# NZ citizenship



## mamoun1982

i have a question about NZ citizenship, in the NZ ministry of interior websit (The New Zealand Department of Internal Affairs : Services : General Requirements for a Grant of New Zealand Citizenship)
the requirements are as follow:


> *Requirements for a Grant of New Zealand Citizenship*
> Important Notice! Citizenship requirements changed on 21 April 2010. You may be eligible for a grant of New Zealand citizenship if you:
> 
> intend, if granted citizenship, to continue to reside in New Zealand;
> are able to understand and speak English;
> are of good character;
> understand the responsibilities and privileges of New Zealand citizenship;
> are a permanent resident of New Zealand; and
> were physically present in New Zealand, and have had your New Zealand permanent
> residence for the last five years before applying for citizenship.


my question is about *PRESENCE*


> *Presence*
> To be eligible for a grant of New Zealand citizenship you must have New Zealand permanent residence (or be an Australian citizen or permanent resident).
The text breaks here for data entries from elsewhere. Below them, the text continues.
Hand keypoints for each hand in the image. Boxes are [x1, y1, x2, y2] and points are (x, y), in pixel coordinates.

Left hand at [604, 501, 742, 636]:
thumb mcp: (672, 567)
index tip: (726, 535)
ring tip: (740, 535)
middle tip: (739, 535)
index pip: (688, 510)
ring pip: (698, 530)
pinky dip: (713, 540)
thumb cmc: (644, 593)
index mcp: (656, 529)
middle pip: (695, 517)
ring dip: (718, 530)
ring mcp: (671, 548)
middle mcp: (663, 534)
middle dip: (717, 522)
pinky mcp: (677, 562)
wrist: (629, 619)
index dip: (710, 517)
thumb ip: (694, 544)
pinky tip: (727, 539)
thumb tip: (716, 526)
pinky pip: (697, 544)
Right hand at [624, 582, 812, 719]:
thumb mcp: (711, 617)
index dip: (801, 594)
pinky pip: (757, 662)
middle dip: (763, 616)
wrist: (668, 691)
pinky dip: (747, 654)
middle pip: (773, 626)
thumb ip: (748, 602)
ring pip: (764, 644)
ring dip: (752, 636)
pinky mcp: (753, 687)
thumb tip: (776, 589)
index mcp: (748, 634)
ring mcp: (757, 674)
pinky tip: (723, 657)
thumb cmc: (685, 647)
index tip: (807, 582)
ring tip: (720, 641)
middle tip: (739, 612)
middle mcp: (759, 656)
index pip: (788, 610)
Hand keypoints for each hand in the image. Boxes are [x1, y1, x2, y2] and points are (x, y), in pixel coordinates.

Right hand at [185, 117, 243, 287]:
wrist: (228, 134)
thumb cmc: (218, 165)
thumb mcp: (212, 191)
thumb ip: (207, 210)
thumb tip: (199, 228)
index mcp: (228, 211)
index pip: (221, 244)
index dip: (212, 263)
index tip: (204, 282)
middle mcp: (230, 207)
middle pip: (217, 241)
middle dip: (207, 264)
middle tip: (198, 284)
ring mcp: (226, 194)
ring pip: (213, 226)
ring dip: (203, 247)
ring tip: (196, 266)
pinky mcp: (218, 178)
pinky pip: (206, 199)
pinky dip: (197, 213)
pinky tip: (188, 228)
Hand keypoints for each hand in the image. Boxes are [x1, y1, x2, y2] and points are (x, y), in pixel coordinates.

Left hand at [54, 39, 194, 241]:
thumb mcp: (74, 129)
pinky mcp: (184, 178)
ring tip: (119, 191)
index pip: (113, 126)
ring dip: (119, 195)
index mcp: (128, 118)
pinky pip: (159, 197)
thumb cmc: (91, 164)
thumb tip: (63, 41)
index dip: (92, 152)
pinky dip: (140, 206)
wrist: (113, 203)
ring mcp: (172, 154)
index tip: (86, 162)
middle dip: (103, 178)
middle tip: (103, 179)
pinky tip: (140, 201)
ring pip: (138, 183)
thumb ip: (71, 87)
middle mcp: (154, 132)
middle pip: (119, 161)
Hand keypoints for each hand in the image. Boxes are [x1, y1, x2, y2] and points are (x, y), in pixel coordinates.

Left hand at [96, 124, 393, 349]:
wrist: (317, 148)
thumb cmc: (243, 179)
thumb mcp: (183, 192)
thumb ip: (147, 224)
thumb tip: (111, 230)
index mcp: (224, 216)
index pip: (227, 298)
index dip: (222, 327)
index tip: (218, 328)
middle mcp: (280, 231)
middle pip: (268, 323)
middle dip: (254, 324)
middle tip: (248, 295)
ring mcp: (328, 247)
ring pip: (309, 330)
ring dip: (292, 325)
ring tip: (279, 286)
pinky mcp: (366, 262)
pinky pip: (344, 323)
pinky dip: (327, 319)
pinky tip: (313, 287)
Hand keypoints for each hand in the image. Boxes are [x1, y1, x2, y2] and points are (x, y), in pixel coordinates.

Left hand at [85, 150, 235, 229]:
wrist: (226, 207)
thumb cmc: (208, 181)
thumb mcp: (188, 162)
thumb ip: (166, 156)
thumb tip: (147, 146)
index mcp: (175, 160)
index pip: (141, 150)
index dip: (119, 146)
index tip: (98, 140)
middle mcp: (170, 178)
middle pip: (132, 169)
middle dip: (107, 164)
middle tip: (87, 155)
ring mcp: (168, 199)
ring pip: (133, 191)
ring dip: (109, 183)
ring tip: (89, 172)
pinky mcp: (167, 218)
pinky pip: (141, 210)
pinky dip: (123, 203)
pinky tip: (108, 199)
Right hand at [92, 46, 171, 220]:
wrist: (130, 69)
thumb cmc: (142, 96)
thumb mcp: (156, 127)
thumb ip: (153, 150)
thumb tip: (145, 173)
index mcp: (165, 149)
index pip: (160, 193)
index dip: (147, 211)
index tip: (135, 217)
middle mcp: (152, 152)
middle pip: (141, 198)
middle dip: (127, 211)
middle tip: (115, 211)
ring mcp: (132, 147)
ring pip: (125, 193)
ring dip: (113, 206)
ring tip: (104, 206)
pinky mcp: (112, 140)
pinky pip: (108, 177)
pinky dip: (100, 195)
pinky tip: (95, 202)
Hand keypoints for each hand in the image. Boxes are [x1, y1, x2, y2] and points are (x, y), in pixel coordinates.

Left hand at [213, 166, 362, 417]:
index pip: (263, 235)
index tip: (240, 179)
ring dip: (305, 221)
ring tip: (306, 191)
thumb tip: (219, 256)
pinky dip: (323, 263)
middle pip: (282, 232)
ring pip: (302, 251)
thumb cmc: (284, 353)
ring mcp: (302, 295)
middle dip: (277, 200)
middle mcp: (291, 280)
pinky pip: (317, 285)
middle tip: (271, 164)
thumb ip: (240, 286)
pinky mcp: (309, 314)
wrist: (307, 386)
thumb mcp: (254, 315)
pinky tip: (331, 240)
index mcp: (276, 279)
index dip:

Permanent residence means that Immigration New Zealand has allowed you to live in New Zealand permanently. You are required to have:
> 
> 1. Been present in New Zealand;
> for at least 1,350 days with a Permanent Resident Permit issued by Immigration New Zealand during the 5 years immediately before you make your application; and
> for at least 240 days with a Permanent Resident Permit issued by Immigration New Zealand in each of those 5 years; and
> 2. Fully met any conditions imposed by Immigration New Zealand in regard to your Permanent Resident Permit.
> 
> *Please Note: If you can show that there are exceptional circumstances that warrant a reduction, you may be considered as long as you have a minimum presence in New Zealand of 450 days with a Permanent Resident Permit in the 20 months before you make your application. *


my question is about "exceptional circumstances that warrant a reduction" anyone knows what these circumstances could be???
thanks for help


----------